Is this the end of science in politics?

The short answer to this question is no, because the integration of mathematical and statistical approaches to political representation is just as fundamental as the human approach. It is no secret that even the most devoted political science pundits that say polling is dead have simply unified their preferred arguments into an explanation for what just happened. Don't get me wrong, what just happened may be one of the most significant events in the recent history of this country; but to say that elections from this point on will flip over on themselves completely due to somewhat unexpected precedents is nothing more than a blatant hyperbole.

Now, there will have to be renovations to the current system of civic forecasting in order for it to be more accurate; ignoring the humanity of voting with a densely piled stack of numbers is no longer a viable option for politically inclined statisticians.
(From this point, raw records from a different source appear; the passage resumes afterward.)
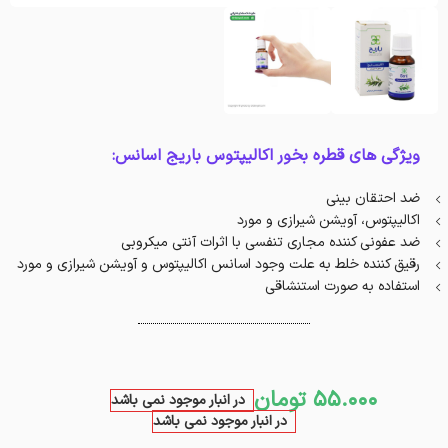
ویژگی های قطره بخور اکالیپتوس باریج اسانس:
ضد احتقان بینی
اکالیپتوس، آویشن شیرازی و مورد
ضد عفونی کننده مجاری تنفسی با اثرات آنتی میکروبی
رقیق کننده خلط به علت وجود اسانس اکالیپتوس و آویشن شیرازی و مورد
استفاده به صورت استنشاقی
55.000
تومان
در انبار موجود نمی باشد
در انبار موجود نمی باشد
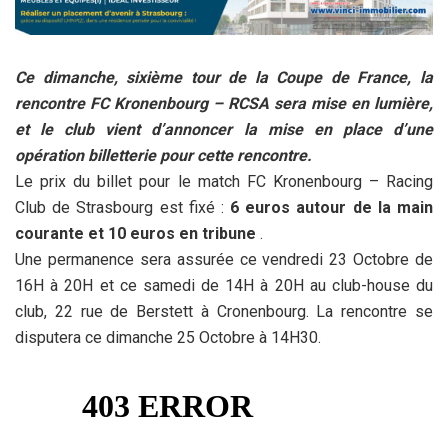
Ce dimanche, sixième tour de la Coupe de France, la
rencontre FC Kronenbourg – RCSA sera mise en lumière,
et le club vient d’annoncer la mise en place d’une
opération billetterie pour cette rencontre.
Le prix du billet pour le match FC Kronenbourg – Racing
Club de Stra
sbourg est fixé :
6 euros autour de la main
courante et 10 euros en tribune
.
Une permanence sera assurée ce vendredi 23 Octobre de
16H à 20H et ce samedi de 14H à 20H au club-house du
club, 22 rue de Berstett à Cronenbourg. La rencontre se
disputera ce dimanche 25 Octobre à 14H30.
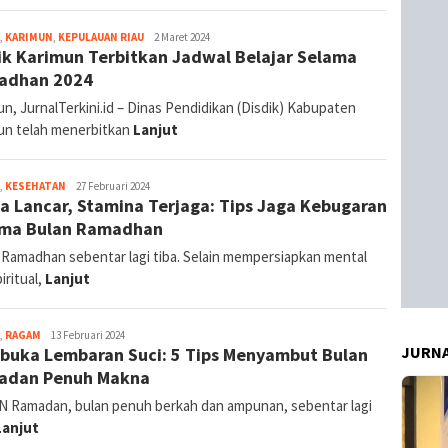
jurnal
,
KARIMUN
,
KEPULAUAN RIAU
2 Maret 2024
ik Karimun Terbitkan Jadwal Belajar Selama
adhan 2024
n, JurnalTerkini.id – Dinas Pendidikan (Disdik) Kabupaten
un telah menerbitkan
Lanjut
jurnal
,
KESEHATAN
27 Februari 2024
a Lancar, Stamina Terjaga: Tips Jaga Kebugaran
ama Bulan Ramadhan
 Ramadhan sebentar lagi tiba. Selain mempersiapkan mental
iritual,
Lanjut
jurnal
,
RAGAM
13 Februari 2024
JURNA
uka Lembaran Suci: 5 Tips Menyambut Bulan
adan Penuh Makna
 Ramadan, bulan penuh berkah dan ampunan, sebentar lagi
Lanjut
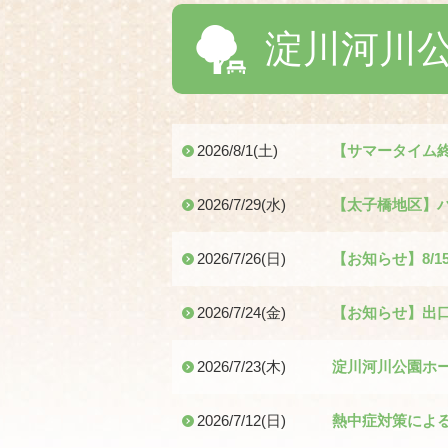
淀川河川
2026/8/1(土)
【サマータイム終
2026/7/29(水)
【太子橋地区】
2026/7/26(日)
【お知らせ】8/1
2026/7/24(金)
【お知らせ】出
2026/7/23(木)
淀川河川公園ホ
2026/7/12(日)
熱中症対策によ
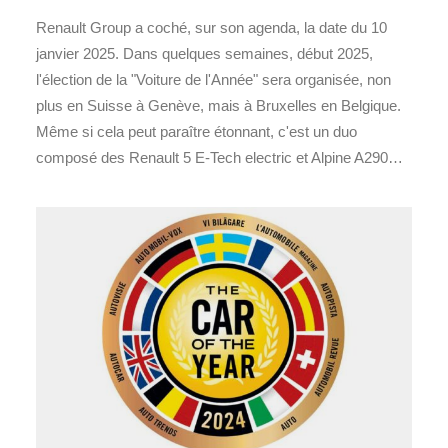
Renault Group a coché, sur son agenda, la date du 10
janvier 2025. Dans quelques semaines, début 2025,
l'élection de la "Voiture de l'Année" sera organisée, non
plus en Suisse à Genève, mais à Bruxelles en Belgique.
Même si cela peut paraître étonnant, c'est un duo
composé des Renault 5 E-Tech electric et Alpine A290…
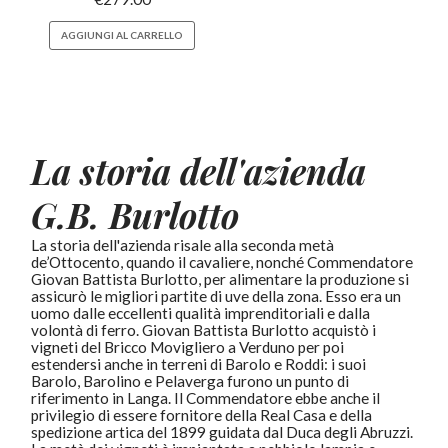
AGGIUNGI AL CARRELLO
La storia dell'azienda
G.B. Burlotto
La storia dell'azienda risale alla seconda metà
de’Ottocento, quando il cavaliere, nonché Commendatore
Giovan Battista Burlotto, per alimentare la produzione si
assicurò le migliori partite di uve della zona. Esso era un
uomo dalle eccellenti qualità imprenditoriali e dalla
volontà di ferro. Giovan Battista Burlotto acquistò i
vigneti del Bricco Movigliero a Verduno per poi
estendersi anche in terreni di Barolo e Roddi: i suoi
Barolo, Barolino e Pelaverga furono un punto di
riferimento in Langa. Il Commendatore ebbe anche il
privilegio di essere fornitore della Real Casa e della
spedizione artica del 1899 guidata dal Duca degli Abruzzi.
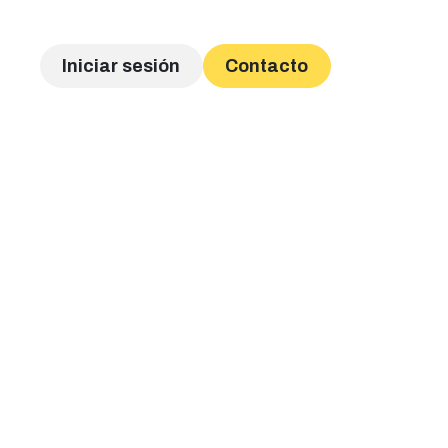
Iniciar sesión
Contacto
Catálogo Prendas
Tienda
Envío Archivos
So, in other words, if experts had paid closer attention to the political part of political science, they would have done better. Hopefully this is just another lesson to learn, but that will be up to the pundits in charge of learning it.

Fair targets

Nate Silver pointed out in a tweet hours after Trump won that the gap between popular and electoral results was the largest since 1948. This gap undoubtedly deserves further analysis; this is the second time in the past five presidential election cycles that the popular vote and the electoral college don’t match up. The problem is that officials are actually angry at the prediction sites such as the Princeton Election Consortium that radically underestimated Trump’s chances of victory. Given the outcome, those are fair targets. But they’re not political science targets.